# YOUR OBJECTIVE
Answer these about the page on instruction sequences:
(a) Which three kinds of Ruby code are each compiled into their own instruction sequence?
(b) In the compiled version of the add method, what instruction sits at 0004?
(c) What does the bytecode compilation process transform into the sequential instruction format?

Instruction Sequence

An instruction sequence (ISEQ) is the core data structure in YARV that represents compiled Ruby code. Every method, block, and class body is compiled into its own ISEQ, serving as the blueprint for execution. The ISEQ is what the VM actually executes, not the Ruby source code.

What is an Instruction Sequence?

An instruction sequence is the compiled form of Ruby code:

# Ruby source:
def add(a, b)
  a + b
end
 
# Compiled to instruction sequence:
# == disasm: #<ISeq:add>
# 0000 getlocal a              ( 2)[Li]
# 0002 getlocal b
# 0004 opt_plus <calldata>
# 0006 leave

The bytecode compilation process transforms Ruby’s abstract syntax tree into this sequential instruction format that the YARV VM can execute efficiently.

# DATA SHOWN
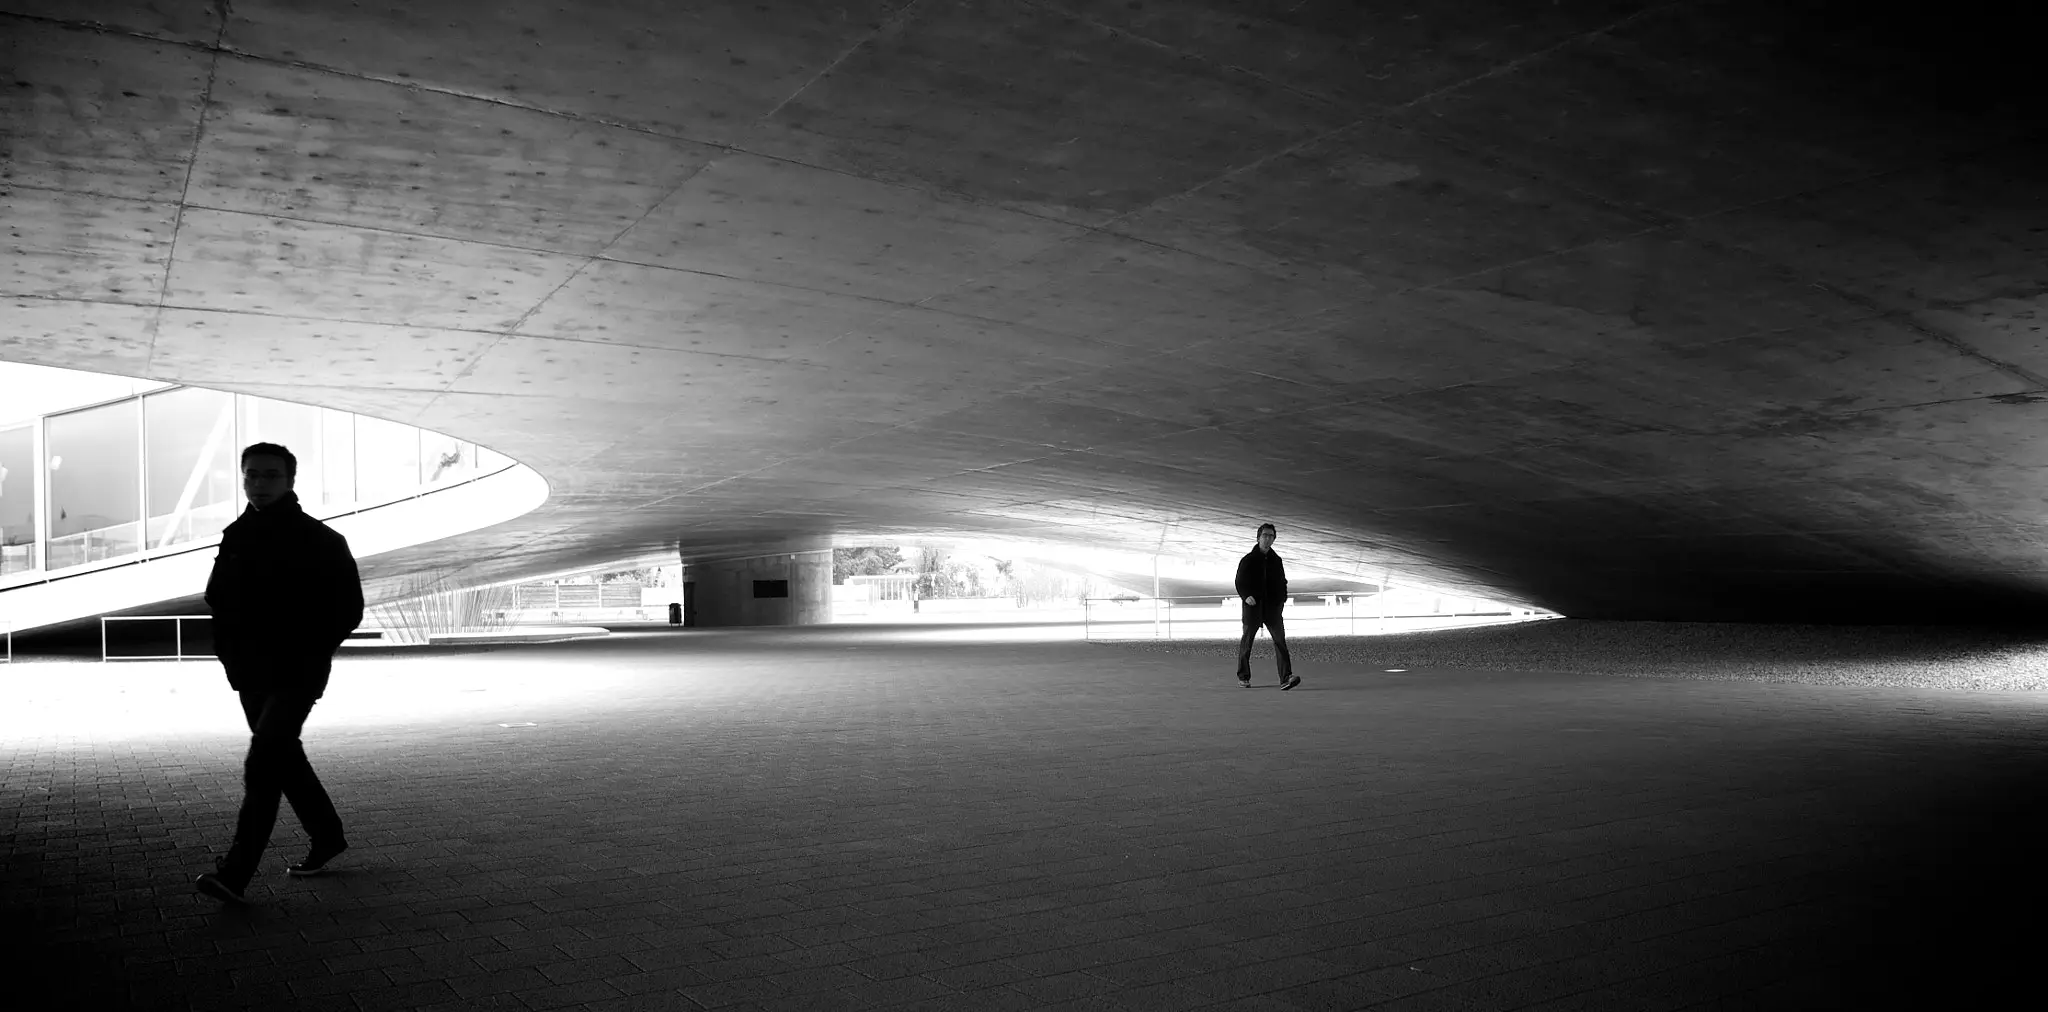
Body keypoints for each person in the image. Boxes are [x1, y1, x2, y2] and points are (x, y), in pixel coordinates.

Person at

# TASK ANSWER
(a) Every method, block, and class body.
(b) opt_plus
(c) Ruby's abstract syntax tree.